But why would happiness be so disconcerting, especially when you are already so unhappy?

We should welcome happiness in, not reject it, right?

It’s a sign that the grieving parent is healing, right?

It’s a good thing, right?

Wrong.

For many grieving parents, happiness in the wake of our loss can cause us to feel guilty. We feel as though we shouldn’t be happy again, after suffering such a profound loss. Staying in the dark, dank sadness, shutting out the sunshine and warmth of happiness, makes us feel closer to our deceased child. We loved them so much that we can’t possibly ever be happy again. These are the things we feel and think, and they are perfectly normal.

These conflicting emotions were a challenge for me, and in conversations with many grieving moms, I’ve discovered that this is a common occurrence. But, truly, any emotional state is unsustainable on a permanent basis. We can’t stay angry or sad or disappointed forever, and we won’t always be happy, either. After all, sad times help us to appreciate the happy times that much more. The contrast of our emotions gives life depth and breadth. With that in mind we must realize that in order to take care of ourselves, we must allow ourselves to be happy.

◇ ◇ ◇ ◇ ◇

Tasks and exercises:
1) Quote every sentence in the passage on grieving parents and happiness that ends with the word "right?"
2) Answer these questions using the passage on grieving parents and happiness:
(a) What can happiness after their loss cause many grieving parents to feel?
(b) With whom did the writer have conversations that showed these conflicting emotions are common?
(c) According to the passage, what does the contrast of our emotions give life?
3) Write a continuation of the passage on grieving parents and happiness, picking up after its final sentence.

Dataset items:
◇ ◇ ◇ ◇ ◇

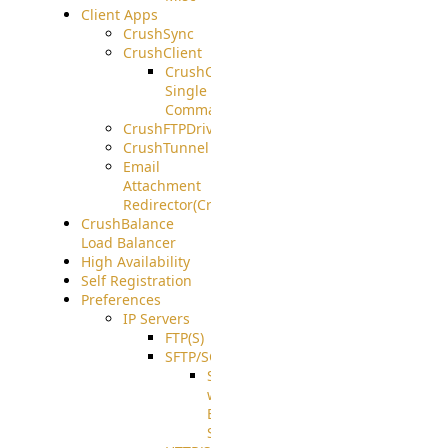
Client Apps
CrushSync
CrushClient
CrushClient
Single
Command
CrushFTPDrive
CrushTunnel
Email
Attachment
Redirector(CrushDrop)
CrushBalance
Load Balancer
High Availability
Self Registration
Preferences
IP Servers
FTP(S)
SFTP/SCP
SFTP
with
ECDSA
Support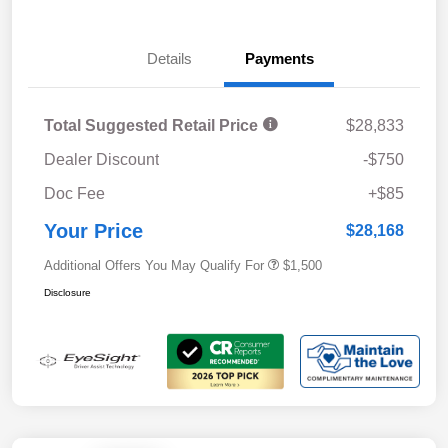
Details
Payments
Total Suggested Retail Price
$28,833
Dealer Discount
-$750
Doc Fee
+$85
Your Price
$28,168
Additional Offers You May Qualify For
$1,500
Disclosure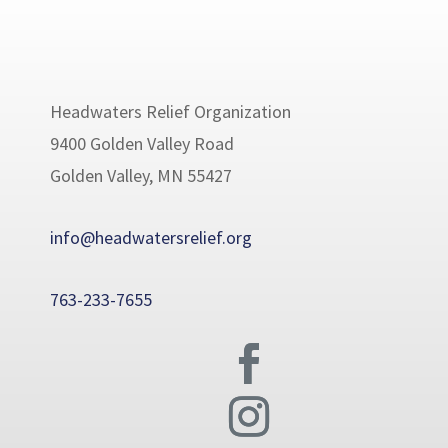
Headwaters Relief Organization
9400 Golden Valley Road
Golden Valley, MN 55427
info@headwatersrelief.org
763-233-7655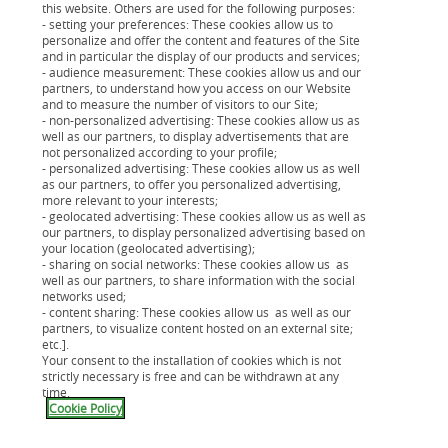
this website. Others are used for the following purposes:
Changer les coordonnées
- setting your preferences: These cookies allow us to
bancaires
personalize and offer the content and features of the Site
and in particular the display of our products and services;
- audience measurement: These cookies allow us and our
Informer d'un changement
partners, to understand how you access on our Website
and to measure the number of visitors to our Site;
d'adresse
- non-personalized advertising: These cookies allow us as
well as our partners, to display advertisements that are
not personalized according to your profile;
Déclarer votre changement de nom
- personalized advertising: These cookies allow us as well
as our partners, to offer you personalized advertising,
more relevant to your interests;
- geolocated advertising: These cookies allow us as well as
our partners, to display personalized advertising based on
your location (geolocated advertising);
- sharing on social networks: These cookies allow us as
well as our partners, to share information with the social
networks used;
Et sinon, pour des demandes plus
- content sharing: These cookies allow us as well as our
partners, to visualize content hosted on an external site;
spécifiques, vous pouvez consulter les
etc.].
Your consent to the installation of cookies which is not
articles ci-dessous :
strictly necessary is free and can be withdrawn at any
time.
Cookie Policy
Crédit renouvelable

◇ ◇ ◇ ◇ ◇

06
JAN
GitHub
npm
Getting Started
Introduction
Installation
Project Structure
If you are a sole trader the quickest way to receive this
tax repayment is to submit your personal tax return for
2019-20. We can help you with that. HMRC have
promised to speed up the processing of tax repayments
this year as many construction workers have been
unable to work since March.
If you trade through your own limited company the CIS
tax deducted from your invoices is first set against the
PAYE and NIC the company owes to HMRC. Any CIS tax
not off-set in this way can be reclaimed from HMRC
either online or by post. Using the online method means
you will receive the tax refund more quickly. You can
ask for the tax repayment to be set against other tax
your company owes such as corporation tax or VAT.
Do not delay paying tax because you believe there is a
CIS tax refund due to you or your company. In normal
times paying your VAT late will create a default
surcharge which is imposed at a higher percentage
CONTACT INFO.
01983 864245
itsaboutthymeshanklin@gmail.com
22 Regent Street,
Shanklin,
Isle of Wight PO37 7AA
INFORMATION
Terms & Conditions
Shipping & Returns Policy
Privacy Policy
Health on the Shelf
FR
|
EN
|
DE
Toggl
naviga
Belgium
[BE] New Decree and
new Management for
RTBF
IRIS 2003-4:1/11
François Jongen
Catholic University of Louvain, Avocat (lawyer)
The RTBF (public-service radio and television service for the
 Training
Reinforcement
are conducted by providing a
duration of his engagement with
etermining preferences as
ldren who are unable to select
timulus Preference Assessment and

◇ ◇ ◇ ◇ ◇

Per-task answers:
1)
We should welcome happiness in, not reject it, right?
It’s a sign that the grieving parent is healing, right?
It’s a good thing, right?

2)
(a) It can cause them to feel guilty.
(b) With many grieving moms.
(c) Depth and breadth.

3)
One of the things that helped me most to understand this was to think about how sad my children were when they saw me sad. When they caught me crying, they would be on the verge of tears. I realized that my boys didn’t like to see me unhappy. By extrapolation, it would follow that Colin wouldn’t want me to be sad all the time either. I know my children won’t always be happy, but I hope they are happy, or at least content more often than not. I had to consider whether or not I would want Colin to see me so unhappy, considering my unhappiness was a result of his death. I had to consider whether or not I would want him to see so much sadness within me as a result of his death.

My conclusion? I didn’t want that at all. I wouldn’t want to burden my son with my darkness. I gradually started to accept the light as it wedged its way into my life. My being happy didn’t lessen my love for Colin, not even a little bit. In fact, I like to think that when he looks down and sees us smiling, he is smiling, too.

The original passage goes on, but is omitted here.